Liu also had argued that Morrison did not apply. In that case, the Supreme Court concluded that Section 10(b) of the Securities Exchange Act of 1934 did not provide a cause of action for foreign plaintiffs who had purchased shares of common stock on a foreign exchange, whereas in the instant case, Liu contrasted, Siemens listed American Depository Receipts (“ADRs”) on the New York Stock Exchange (“NYSE”). The Court disagreed with this attempted distinction, for not only did the issuer in Morrison also have ADRs that traded on the NYSE, but “[t]he idea that a foreign company is subject to U.S. Securities laws everywhere it conducts foreign transactions merely because it has ‘listed’ some securities in the United States is simply contrary to the spirit of Morrison.”

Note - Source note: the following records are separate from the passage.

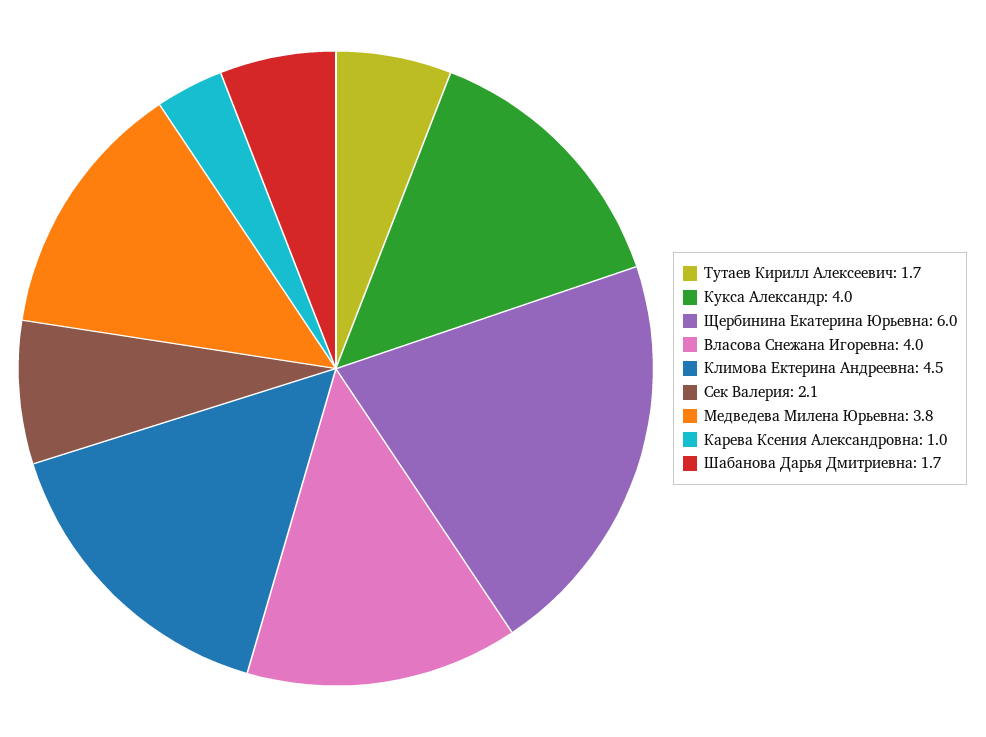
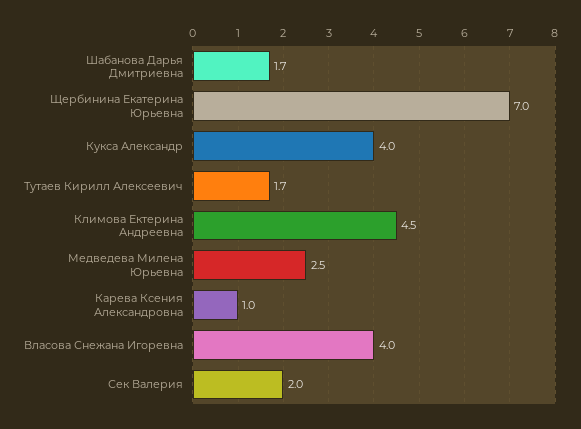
Щербинина Екатерина Юрьевна: 6 -> 7
Сек Валерия: 2.1 -> 2
Медведева Милена Юрьевна: 3.8 -> 2.5

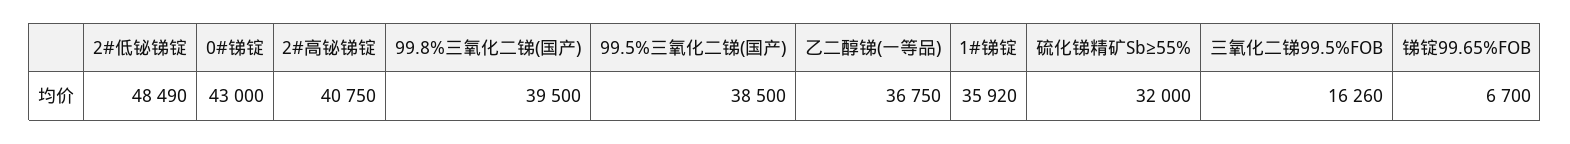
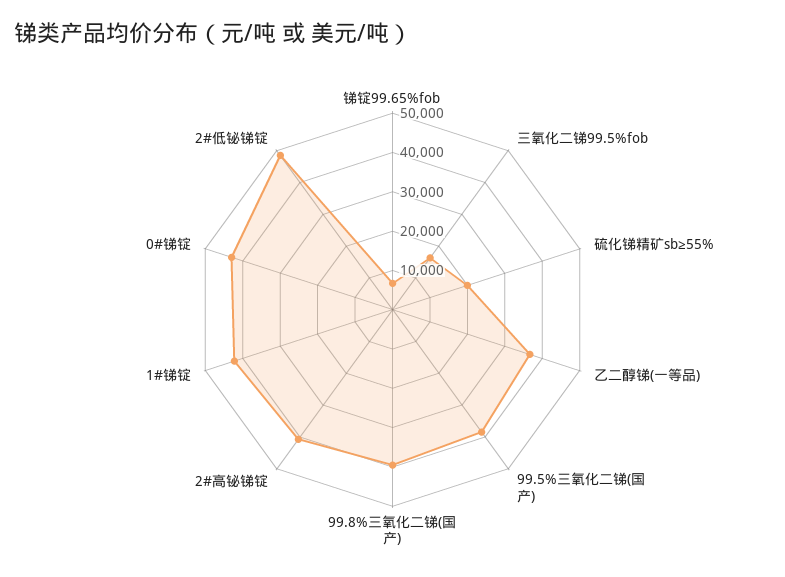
1#锑锭: 35920 -> 42500
硫化锑精矿Sb≥55%: 32000 -> 20000

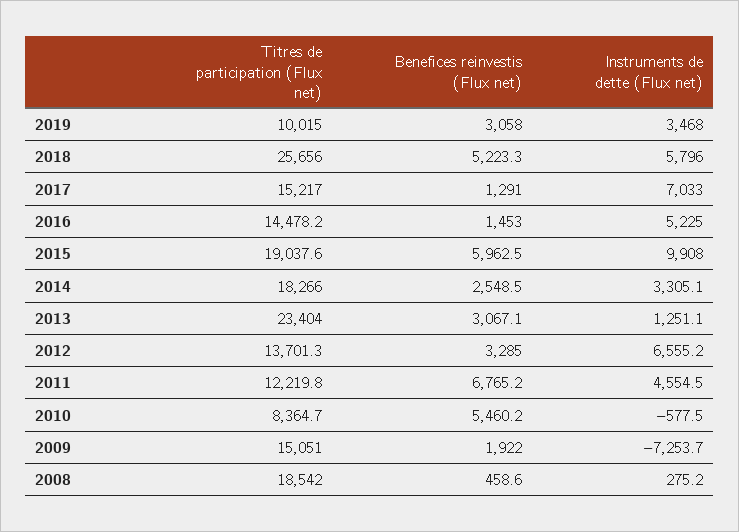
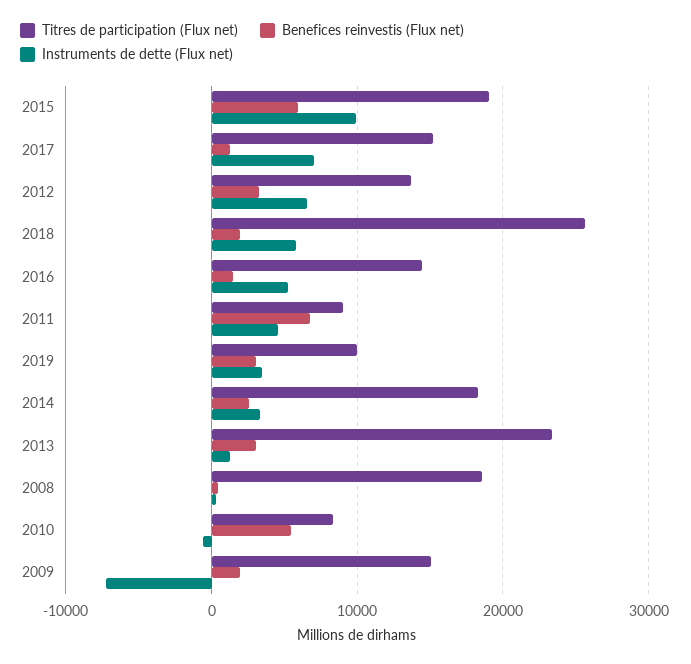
Benefices reinvestis (Flux net), 2018: 5223.3 -> 2000
Titres de participation (Flux net), 2011: 12219.8 -> 9000

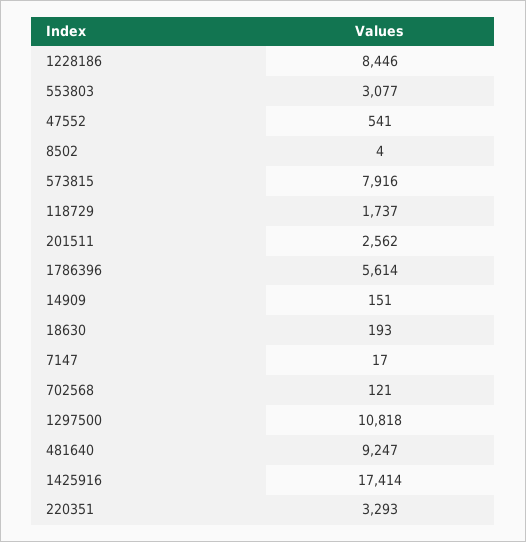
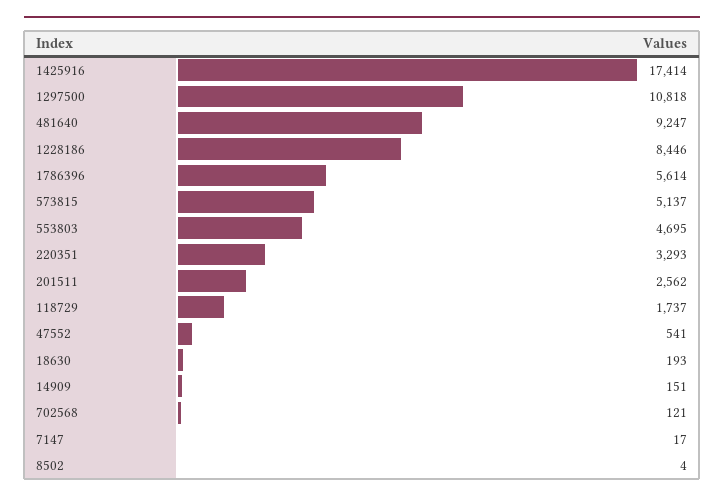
553803: 3077 -> 4695
573815: 7916 -> 5137

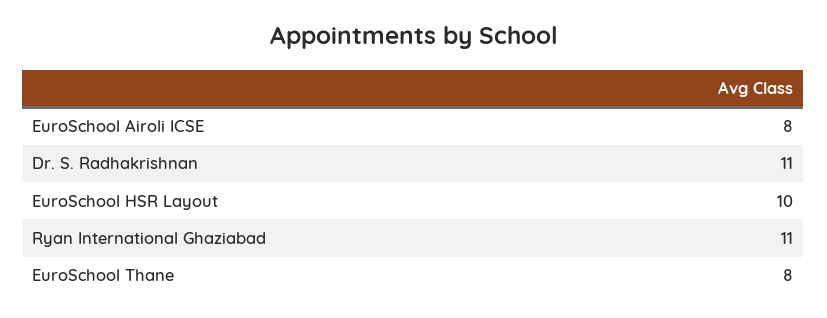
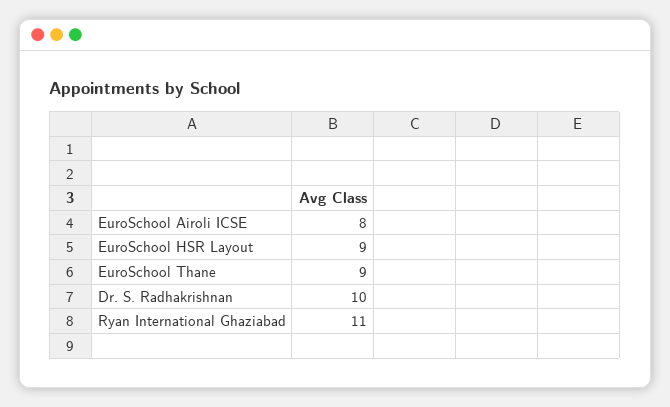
Dr. S. Radhakrishnan: 11 -> 10
EuroSchool HSR Layout: 10 -> 9
EuroSchool Thane: 8 -> 9

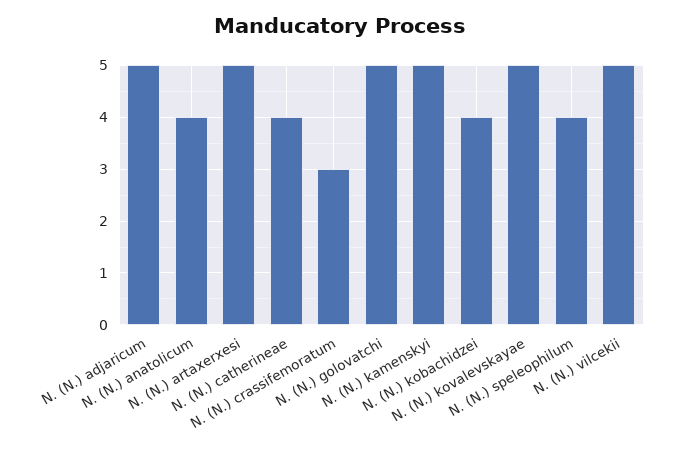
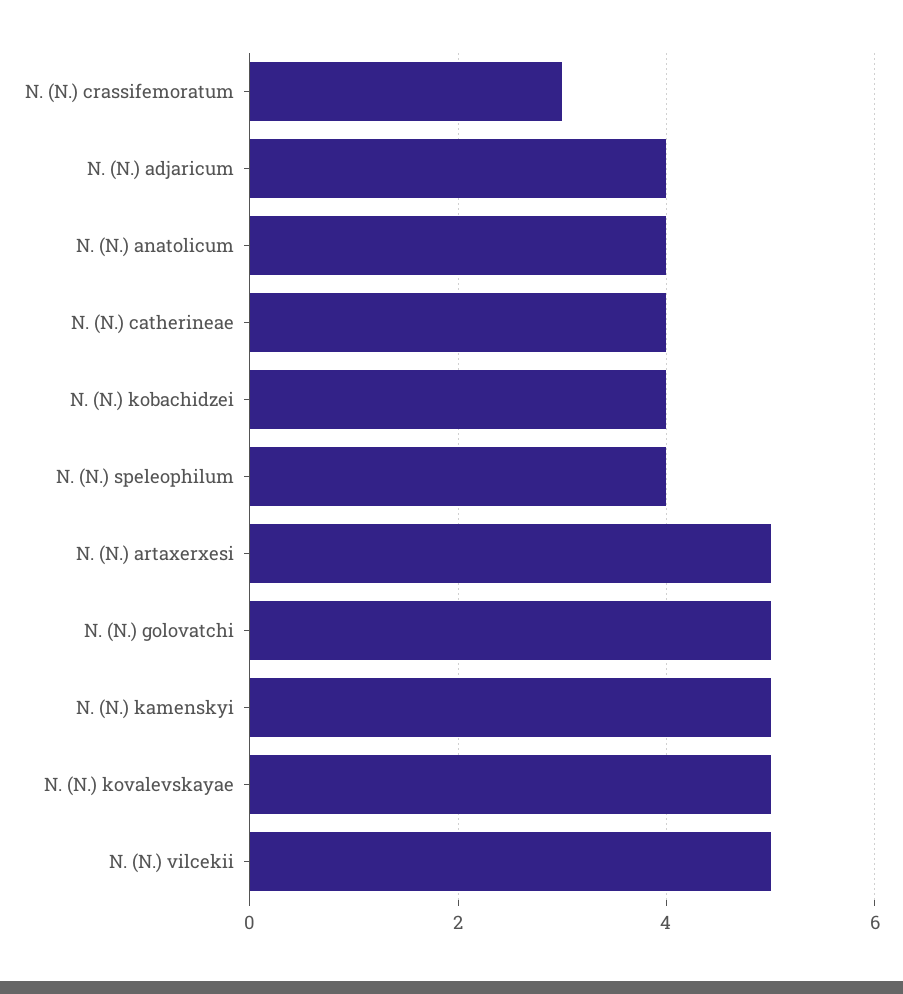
N. (N.) adjaricum: 5 -> 4

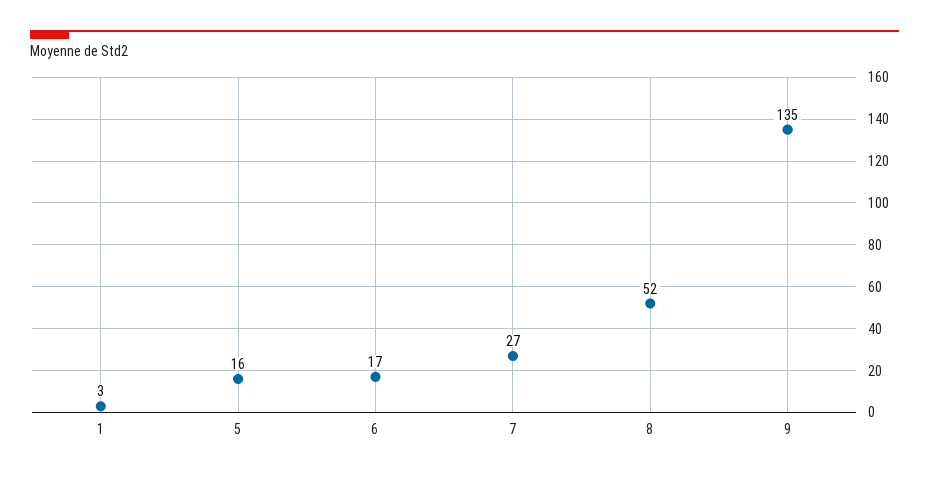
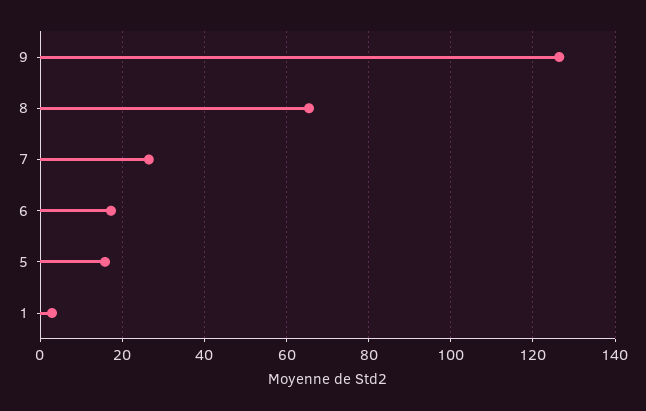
8: 52 -> 66
9: 135 -> 126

In addition, Liu had argued that he was “required or protected” under Section 806 of the Sarbanes-Oxley Act of 2002 (“SOX”) to disclose Siemens’ alleged kickback scheme. The Court differed, holding that Section 806 also does not apply extraterritorially and, therefore, could not protect Liu’s disclosures. In addition to the extraterritoriality issue, the Court also addressed the question of whether a disclosure of an alleged FCPA violation constitutes protected activity under SOX and found that it did not.
Takeaway
Multinational employers should be pleased that another court has ruled, quite definitively, that Section 922 does not have extraterritorial application. Yet, Liu was a case brought by a Taiwanese resident against a German corporation for alleged corruption in China and North Korea stemming from the actions of its Chinese subsidiary. Multinational employers should beware that a more balanced mix of domestic and foreign elements may bring the alleged conduct under the territorial scope of Section 922. Indeed, within the last couple of years, whistleblower cases brought before the U.S. Department of Labor—i.e., Villanueva v. Core Labs. NV, Arb. Case No. 09-108 (ARB Dec. 22, 2011) and Dos Santos v. Delta Airlines, Inc., 2012-AIR-20 (ALJ Jan. 11, 2013)—have seen Administrative Law Judges and the Administrative Review Board take a “case-by-case” approach and engage in a “multi-factor inquiry” to determine whether an impermissible extraterritorial application is even necessary. It is this uncertainty for which multinational employers should prepare in the future.